● TASK OBJECTIVE:
Images should be omitted while the rest of the data is duplicated exactly.

● RECORDS TO USE:
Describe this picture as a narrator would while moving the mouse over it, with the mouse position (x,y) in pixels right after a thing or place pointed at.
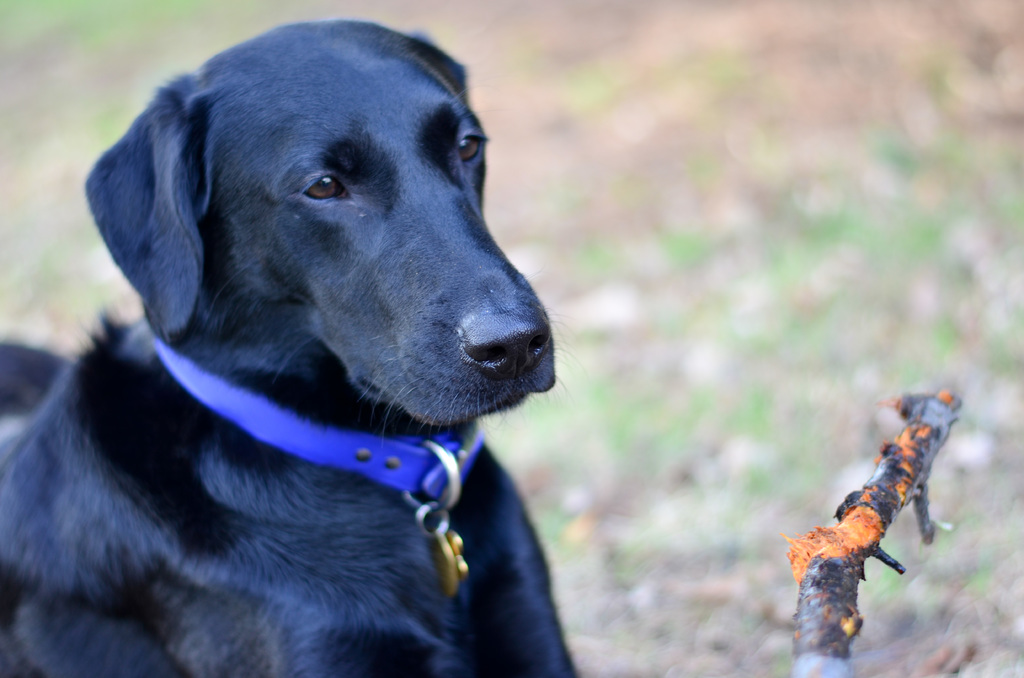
This image is taken outdoors. In the background (670,395) there is a ground (700,445) with grass (779,385) on it. On the left side of the image (289,564) there is a dog (333,254). The dog (323,306) is black in color. On the right side of the image (851,503) there is a stem (841,559) on the ground (861,639).
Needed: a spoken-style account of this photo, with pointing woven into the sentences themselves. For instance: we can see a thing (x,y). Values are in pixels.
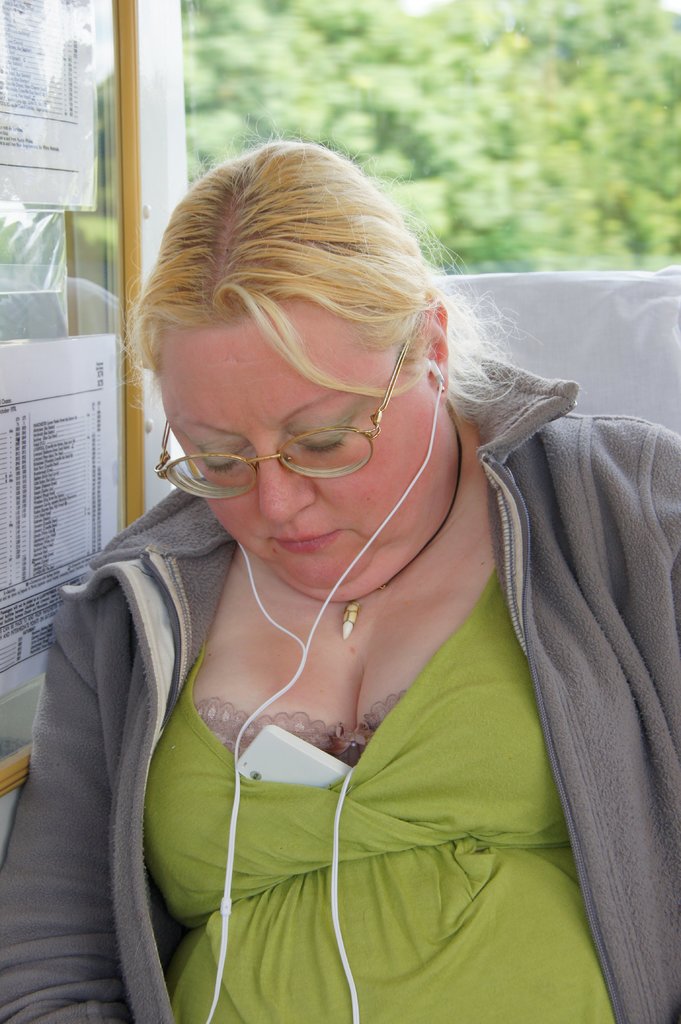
In the given image i can see a lady (354,584) wearing spectacles (303,436) and behind her i can see a glass door (78,150) with some text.
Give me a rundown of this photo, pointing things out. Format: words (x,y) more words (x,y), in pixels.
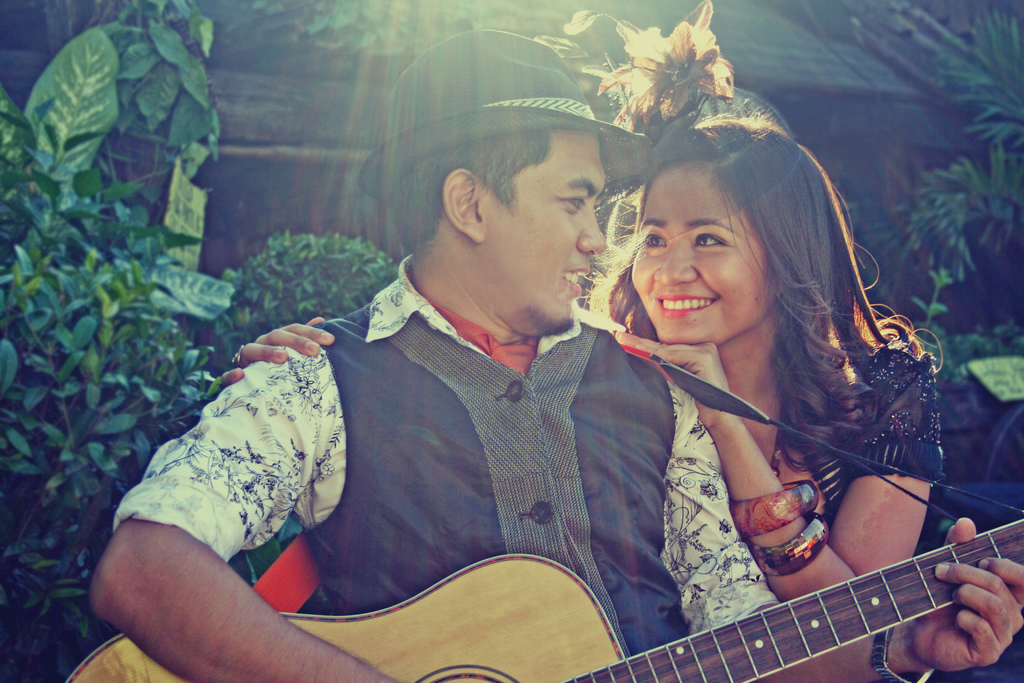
A man (473,395) with black jacket (428,447) and white shirt (248,462) is playing a guitar (585,673). He is wearing a black color cap (467,100) on his head (480,153). Beside him there is a girl (856,399) with black dress (892,396). She is standing. And she is smiling. In the background (131,306) there are some trees (919,232).
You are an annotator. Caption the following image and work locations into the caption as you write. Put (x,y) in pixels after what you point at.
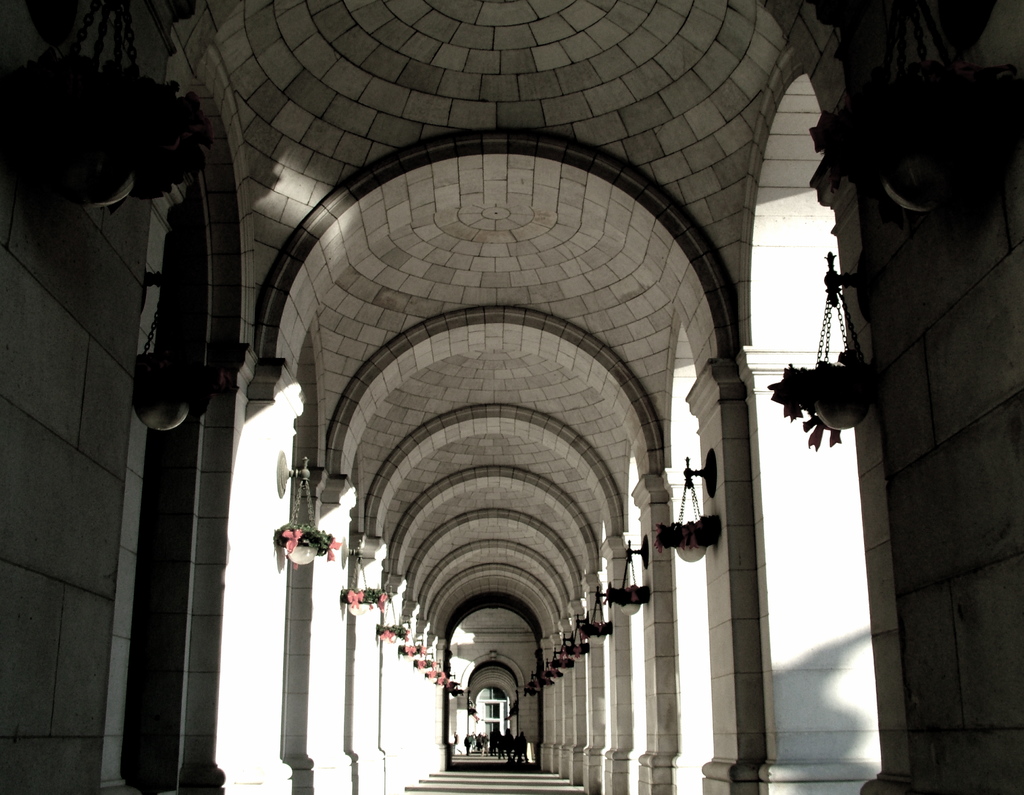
In the image it looks like some organisation there are many pillars (661,641) and beside each pillar (657,624) there is a plant (841,376) hanged to the pillar (620,675) and some people (512,755) are walking in between those pillars (548,729).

● RESULT OF THE EXERCISE:
Describe this picture as a narrator would while moving the mouse over it, with the mouse position (x,y) in pixels right after a thing or place pointed at.
This image is taken outdoors. In the background (670,395) there is a ground (700,445) with grass (779,385) on it. On the left side of the image (289,564) there is a dog (333,254). The dog (323,306) is black in color. On the right side of the image (851,503) there is a stem (841,559) on the ground (861,639).
Needed: a spoken-style account of this photo, with pointing woven into the sentences themselves. For instance: we can see a thing (x,y). Values are in pixels.
In the given image i can see a lady (354,584) wearing spectacles (303,436) and behind her i can see a glass door (78,150) with some text.
Give me a rundown of this photo, pointing things out. Format: words (x,y) more words (x,y), in pixels.
A man (473,395) with black jacket (428,447) and white shirt (248,462) is playing a guitar (585,673). He is wearing a black color cap (467,100) on his head (480,153). Beside him there is a girl (856,399) with black dress (892,396). She is standing. And she is smiling. In the background (131,306) there are some trees (919,232).
You are an annotator. Caption the following image and work locations into the caption as you write. Put (x,y) in pixels after what you point at.
In the image it looks like some organisation there are many pillars (661,641) and beside each pillar (657,624) there is a plant (841,376) hanged to the pillar (620,675) and some people (512,755) are walking in between those pillars (548,729).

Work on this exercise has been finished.